Panj Sau Sakhi
Panj Sau Sakhi, a collection of five hundred anecdotes. attributed to Bhai Ram Kuir (1672-1761), a descendant of Bhai Buddha, renamed Bhai Gurbakhsh Singh as he received the rites of the Khalsa at the hands of Guru Gobind Singh.
It is said that during his long association with Guru Gobind Singh, Ram Kuir had heard from the Guru's mouth many anecdotes concerning the lives of the Gurus which Ram Kuir often narrated to other Sikhs after his return to his village of Ramdas in Amritsar district, after leaving Anandpur during the evacuation of the besieged city was ordered in 1705 by the 10th Guru. Bhai Sahib Singh is said to have committed these sakhis to writing.
Later, the written accounts were split into five parts, each comprising one hundred stories whence the title "Sau Sakhi" (or A Hundred Stories) gained currency. These five sections were distributed among Bhai Sahib Singh (the scribe), Kabull Mall, Multani Sura, Bhai Ratia and Bhai Surat Singh of Agra.
Giani Gian Singh, author of the Panth Prakash, is said to have seen two manuscripts of this work; one was in the possesion of a mahant (priest) of Name da Kot and the second in the possesion of Shiv Ram Khatri of Agra.

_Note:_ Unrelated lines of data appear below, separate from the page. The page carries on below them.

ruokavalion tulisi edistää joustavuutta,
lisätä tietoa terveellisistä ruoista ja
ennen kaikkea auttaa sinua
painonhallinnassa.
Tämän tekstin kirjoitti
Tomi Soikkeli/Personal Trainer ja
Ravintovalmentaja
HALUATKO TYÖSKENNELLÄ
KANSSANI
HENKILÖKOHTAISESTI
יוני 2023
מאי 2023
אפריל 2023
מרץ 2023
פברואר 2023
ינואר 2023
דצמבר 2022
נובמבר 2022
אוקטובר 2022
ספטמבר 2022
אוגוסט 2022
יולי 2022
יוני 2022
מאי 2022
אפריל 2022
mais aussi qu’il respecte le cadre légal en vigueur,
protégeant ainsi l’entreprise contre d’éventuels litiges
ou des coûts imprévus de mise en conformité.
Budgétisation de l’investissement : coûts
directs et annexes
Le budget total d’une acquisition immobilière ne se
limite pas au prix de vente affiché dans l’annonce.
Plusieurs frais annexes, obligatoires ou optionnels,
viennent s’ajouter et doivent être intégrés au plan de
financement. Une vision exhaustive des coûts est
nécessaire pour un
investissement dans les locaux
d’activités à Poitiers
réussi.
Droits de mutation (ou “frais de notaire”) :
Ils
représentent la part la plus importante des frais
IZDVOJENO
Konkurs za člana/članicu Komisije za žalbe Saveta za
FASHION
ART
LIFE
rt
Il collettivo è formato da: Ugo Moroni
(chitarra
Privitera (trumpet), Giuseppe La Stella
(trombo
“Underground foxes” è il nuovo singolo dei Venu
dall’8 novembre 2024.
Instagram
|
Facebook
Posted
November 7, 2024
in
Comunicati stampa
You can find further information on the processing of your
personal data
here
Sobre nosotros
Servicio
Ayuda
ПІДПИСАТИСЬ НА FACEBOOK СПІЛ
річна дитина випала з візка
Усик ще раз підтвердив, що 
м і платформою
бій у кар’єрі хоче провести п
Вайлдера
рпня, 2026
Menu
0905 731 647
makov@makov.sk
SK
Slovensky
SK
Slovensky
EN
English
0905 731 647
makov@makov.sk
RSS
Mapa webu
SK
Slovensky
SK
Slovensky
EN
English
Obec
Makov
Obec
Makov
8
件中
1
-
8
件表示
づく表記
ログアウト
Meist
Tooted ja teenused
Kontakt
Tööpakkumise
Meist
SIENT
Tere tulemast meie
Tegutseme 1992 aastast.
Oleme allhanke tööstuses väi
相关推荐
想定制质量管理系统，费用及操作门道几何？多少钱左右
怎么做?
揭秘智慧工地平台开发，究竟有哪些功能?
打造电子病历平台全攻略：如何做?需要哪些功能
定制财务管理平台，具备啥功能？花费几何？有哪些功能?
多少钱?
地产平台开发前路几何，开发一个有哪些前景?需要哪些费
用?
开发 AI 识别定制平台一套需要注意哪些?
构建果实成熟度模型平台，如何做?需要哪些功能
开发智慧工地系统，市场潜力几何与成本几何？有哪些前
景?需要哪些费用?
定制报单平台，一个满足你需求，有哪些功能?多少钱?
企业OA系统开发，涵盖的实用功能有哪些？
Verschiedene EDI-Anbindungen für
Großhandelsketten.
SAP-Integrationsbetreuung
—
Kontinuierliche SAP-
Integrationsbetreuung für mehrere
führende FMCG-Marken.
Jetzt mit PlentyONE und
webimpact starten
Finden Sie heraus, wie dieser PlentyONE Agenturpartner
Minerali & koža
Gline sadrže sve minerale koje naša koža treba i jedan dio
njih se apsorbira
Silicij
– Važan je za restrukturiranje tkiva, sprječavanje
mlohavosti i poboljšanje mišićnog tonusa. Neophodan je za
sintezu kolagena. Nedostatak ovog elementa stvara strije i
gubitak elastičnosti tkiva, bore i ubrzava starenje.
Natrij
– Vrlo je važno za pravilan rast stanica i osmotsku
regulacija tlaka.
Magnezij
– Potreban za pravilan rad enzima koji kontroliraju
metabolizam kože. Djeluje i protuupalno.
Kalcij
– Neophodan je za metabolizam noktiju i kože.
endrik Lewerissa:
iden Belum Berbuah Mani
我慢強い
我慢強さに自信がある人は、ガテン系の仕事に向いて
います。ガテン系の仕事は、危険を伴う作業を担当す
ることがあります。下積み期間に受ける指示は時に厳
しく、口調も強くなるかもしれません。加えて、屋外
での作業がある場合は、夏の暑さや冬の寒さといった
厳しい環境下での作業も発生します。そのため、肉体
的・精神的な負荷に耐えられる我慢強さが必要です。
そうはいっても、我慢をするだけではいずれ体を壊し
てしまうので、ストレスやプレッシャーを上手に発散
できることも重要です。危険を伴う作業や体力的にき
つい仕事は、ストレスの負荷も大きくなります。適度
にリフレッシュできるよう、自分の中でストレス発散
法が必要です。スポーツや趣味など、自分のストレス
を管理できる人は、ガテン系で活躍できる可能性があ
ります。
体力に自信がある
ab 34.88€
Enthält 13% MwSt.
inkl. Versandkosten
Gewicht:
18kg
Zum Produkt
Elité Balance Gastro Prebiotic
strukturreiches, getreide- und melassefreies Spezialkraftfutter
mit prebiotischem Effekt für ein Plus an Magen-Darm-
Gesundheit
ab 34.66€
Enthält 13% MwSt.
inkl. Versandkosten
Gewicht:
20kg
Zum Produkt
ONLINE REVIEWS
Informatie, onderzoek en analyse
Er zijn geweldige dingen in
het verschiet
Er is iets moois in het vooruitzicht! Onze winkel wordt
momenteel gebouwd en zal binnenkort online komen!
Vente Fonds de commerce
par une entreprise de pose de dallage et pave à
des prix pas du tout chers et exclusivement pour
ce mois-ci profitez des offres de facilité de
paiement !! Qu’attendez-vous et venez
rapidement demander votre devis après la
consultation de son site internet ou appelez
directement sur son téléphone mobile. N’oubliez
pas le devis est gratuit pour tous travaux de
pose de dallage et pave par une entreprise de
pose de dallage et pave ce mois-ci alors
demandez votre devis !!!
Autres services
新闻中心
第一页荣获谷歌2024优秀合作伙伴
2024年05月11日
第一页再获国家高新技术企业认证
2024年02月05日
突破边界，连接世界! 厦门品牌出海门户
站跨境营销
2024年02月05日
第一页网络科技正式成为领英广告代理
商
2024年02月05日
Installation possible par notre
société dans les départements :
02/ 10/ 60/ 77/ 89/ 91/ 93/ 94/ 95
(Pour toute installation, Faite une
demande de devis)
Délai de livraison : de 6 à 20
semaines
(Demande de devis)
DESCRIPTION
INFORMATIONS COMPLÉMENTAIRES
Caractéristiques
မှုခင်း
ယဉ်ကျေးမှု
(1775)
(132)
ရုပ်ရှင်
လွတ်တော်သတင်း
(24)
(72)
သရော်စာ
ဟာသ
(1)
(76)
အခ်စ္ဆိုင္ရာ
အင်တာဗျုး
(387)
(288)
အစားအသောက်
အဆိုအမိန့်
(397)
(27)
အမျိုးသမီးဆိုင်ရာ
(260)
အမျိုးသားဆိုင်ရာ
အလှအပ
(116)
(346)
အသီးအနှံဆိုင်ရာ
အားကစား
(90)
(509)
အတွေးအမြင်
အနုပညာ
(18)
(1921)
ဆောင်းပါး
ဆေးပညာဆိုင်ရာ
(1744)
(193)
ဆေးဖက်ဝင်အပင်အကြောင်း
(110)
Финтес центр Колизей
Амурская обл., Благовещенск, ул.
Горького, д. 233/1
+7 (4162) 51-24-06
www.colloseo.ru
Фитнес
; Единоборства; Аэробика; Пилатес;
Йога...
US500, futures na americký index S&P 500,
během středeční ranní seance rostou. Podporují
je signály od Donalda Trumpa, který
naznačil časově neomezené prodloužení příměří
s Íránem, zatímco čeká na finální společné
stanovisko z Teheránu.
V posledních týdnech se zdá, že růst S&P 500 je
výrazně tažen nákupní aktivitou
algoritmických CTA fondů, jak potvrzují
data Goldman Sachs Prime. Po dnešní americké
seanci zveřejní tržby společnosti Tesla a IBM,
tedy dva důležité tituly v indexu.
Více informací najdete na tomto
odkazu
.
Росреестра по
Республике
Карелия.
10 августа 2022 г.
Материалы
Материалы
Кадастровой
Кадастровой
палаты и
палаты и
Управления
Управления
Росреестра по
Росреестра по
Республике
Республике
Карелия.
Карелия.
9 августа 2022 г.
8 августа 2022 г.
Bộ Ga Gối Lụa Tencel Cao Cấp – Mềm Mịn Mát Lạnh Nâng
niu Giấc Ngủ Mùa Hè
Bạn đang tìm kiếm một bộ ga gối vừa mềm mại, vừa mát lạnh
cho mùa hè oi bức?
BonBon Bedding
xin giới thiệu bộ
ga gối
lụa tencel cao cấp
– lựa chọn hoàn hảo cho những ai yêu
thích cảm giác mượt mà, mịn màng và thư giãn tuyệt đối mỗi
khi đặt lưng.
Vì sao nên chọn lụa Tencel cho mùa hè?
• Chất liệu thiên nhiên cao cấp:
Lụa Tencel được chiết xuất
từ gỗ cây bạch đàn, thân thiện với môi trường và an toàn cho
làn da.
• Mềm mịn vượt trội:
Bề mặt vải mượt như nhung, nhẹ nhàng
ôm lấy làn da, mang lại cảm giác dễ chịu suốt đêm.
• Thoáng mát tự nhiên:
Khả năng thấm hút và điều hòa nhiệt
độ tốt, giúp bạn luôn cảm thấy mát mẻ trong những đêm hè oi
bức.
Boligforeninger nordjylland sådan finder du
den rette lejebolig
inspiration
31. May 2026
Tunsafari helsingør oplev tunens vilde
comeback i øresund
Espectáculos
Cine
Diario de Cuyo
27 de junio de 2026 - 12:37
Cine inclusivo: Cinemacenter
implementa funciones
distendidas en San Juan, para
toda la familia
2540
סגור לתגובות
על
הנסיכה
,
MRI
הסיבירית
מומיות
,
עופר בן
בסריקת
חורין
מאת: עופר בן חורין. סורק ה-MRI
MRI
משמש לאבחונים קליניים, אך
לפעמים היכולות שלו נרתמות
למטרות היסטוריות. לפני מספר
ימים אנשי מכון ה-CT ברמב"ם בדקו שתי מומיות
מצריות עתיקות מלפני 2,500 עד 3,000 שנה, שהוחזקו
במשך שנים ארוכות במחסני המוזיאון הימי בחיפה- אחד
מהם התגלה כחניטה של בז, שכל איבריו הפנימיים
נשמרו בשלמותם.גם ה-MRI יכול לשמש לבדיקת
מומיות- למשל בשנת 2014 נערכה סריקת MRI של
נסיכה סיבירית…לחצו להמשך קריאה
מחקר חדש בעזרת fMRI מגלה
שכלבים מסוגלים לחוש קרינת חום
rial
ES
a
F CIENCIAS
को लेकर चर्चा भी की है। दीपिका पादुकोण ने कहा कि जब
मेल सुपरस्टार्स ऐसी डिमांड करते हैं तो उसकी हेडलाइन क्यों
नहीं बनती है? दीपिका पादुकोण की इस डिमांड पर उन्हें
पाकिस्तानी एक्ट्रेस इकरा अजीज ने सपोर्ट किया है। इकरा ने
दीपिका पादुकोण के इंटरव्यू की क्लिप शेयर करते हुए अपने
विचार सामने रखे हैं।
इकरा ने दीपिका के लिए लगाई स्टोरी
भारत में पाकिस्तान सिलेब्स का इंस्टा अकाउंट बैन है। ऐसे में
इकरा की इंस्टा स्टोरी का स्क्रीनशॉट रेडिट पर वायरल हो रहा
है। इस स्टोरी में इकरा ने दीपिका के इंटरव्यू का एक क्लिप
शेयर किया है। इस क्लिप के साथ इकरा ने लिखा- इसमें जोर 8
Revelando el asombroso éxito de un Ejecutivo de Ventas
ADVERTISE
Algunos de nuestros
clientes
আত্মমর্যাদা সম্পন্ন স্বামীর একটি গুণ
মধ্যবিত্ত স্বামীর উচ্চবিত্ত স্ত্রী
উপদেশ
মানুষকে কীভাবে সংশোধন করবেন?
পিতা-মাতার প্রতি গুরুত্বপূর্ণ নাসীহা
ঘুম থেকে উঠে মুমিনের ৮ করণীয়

Bhai Kahn Singh of Nabha also seems to have had access to a manuscript copy.
Original Manuscripts Lost
None of these manuscripts, much less an authentic printed version is, however, available today.
Other works' drawn inspiration from Panj Sau Sakhi
The authors of the Gurbilas and Sri Gur Pratap Suraj Granth seem to have drawn upon these anecdotes which are more legendary than historical in character.